There exists in content section 0 and in the directory a file called "::DataSpace/NameList". This file contains the names of all the content sections. The format is as follows:
Offset | Type | Comment/Value |
0 | WORD | Length of file, in words |
2 | WORD | Number of entries in file |
4 | Entries to the EOF |
Each entry:
Offset | Type | Comment/Value |
0 | WORD | Length of name in words, excluding terminating NIL |
2 | WORDs | Double-byte characters |
+0 | WORD | 0 |
Yes, the names have a length word and are NT; sort of a belt-and-suspenders approach. The coding system is likely UTF-16 (little endian).
The section names seen so far are:
"Uncompressed" is self-explanatory. The section "MSCompressed" is compressed with MS' LZX algorithm.
For each section other than 0, there exists a file called '::DataSpace/Storage/<Section Name>/Content'. This file contains the compressed and/or encrypted data for the section. So, conceptually, getting a file from a nonzero section is a multi-step process. First you must get the content file from section 0. Then you decompress (if appropriate) the section. Then you get the desired file from your decompressed section.
There are several other files associated with the sections
This file contains 0x20 bytes of information on the compression. The information is partially known:
Offset | Type | Comment/Value |
0 | DWORD | 6 (unknown) |
4 | ASCII | LZXC (compression type identifier) |
8 | DWORD | 2 (possibly numeric code for LZX) |
0xC | DWORD | The Huffman reset interval in 0x8000-byte blocks |
0x10 | DWORD | The window size in 0x8000-byte blocks |
0x14 | DWORD | sometimes 2, sometimes 1, sometimes 0 (unknown) |
0x18 | DWORD | 0 (unknown) |
This file contains a QWORD containing the uncompressed length of the section.

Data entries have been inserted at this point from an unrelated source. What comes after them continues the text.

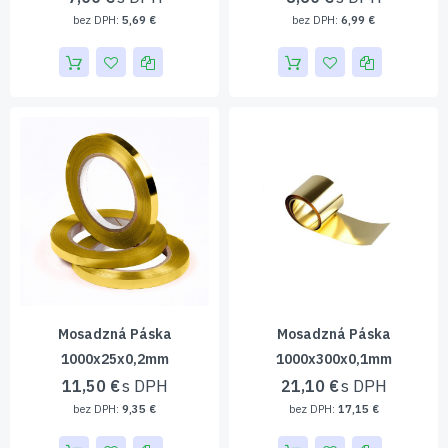
5,69 €
6,99 €
Mosadzná Páska
Mosadzná Páska
1000x25x0,2mm
1000x300x0,1mm
11,50 €
21,10 €
9,35 €
17,15 €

It appears this file was intended to contain a list of GUIDs belonging to methods of decompressing (or otherwise transforming) the section. However, it actually contains only half of the string representation of a GUID, apparently because it was sized for characters but contains wide characters.
The compressed sections are compressed using LZX, a compression method MS also uses for its cabinet files. To ensure this, check the second DWORD of compression info in the ControlData file for the section - it should be 'LZXC'. To decompress, first read the file "::DataSpace/Storage/<SectionName>/Transform/{7FC28940-9D31-11D0-9B27-00A0C91E9C7C}/InstanceData/ResetTable". This reset table has the following format:
Offset | Type | Comment/Value |
0 | DWORD | 2 (unknown - possibly a version number) |
4 | DWORD | Number of entries in reset table |
8 | DWORD | 8 (unknown) |
0xC | DWORD | 0x28 (length of table header - area before table entries) |
0x10 | QWORD | Uncompressed Length |
0x18 | QWORD | Compressed Length |
0x20 | QWORD | 0x8000 (block size for locations below) |
0x28 | QWORD | Offset in compressed data of nth block boundary in uncompressed data (first offset = 0) |
Repeat QWORD offsets to EOF |
Now you can finally obtain the section (from its Content file). The window size for the LZX compression is 16 (decimal) on all the files seen so far. This is specified by the DWORD at 0x10 in the ControlData file (but note that DWORD gives the window size in 0x8000-byte blocks, not the LZX code for the window size).
There is one change from LZX as defined by MS: After each Huffman reset interval (defined in the ControlData file, but in practice equal to the window size) of compressed data is processed, the decoder state is partially reset: that is, the Huffman length tables are cleared and the one-bit preprocessing header is reread. The LZ window is not cleared.
The rule that the input bit-stream is to be re-aligned to a 16-bit boundary after 0x8000 output characters have been processed IS in effect, despite this LZX not being part of a CAB file. The reset table tells you when this was done, though there seems to be no need for that during decompression; you can just keep track of the number of output characters. Furthermore, while this does not appear to be documented in the LZX format, the compressed stream is padded to an 0x8000 (decimal) byte boundary.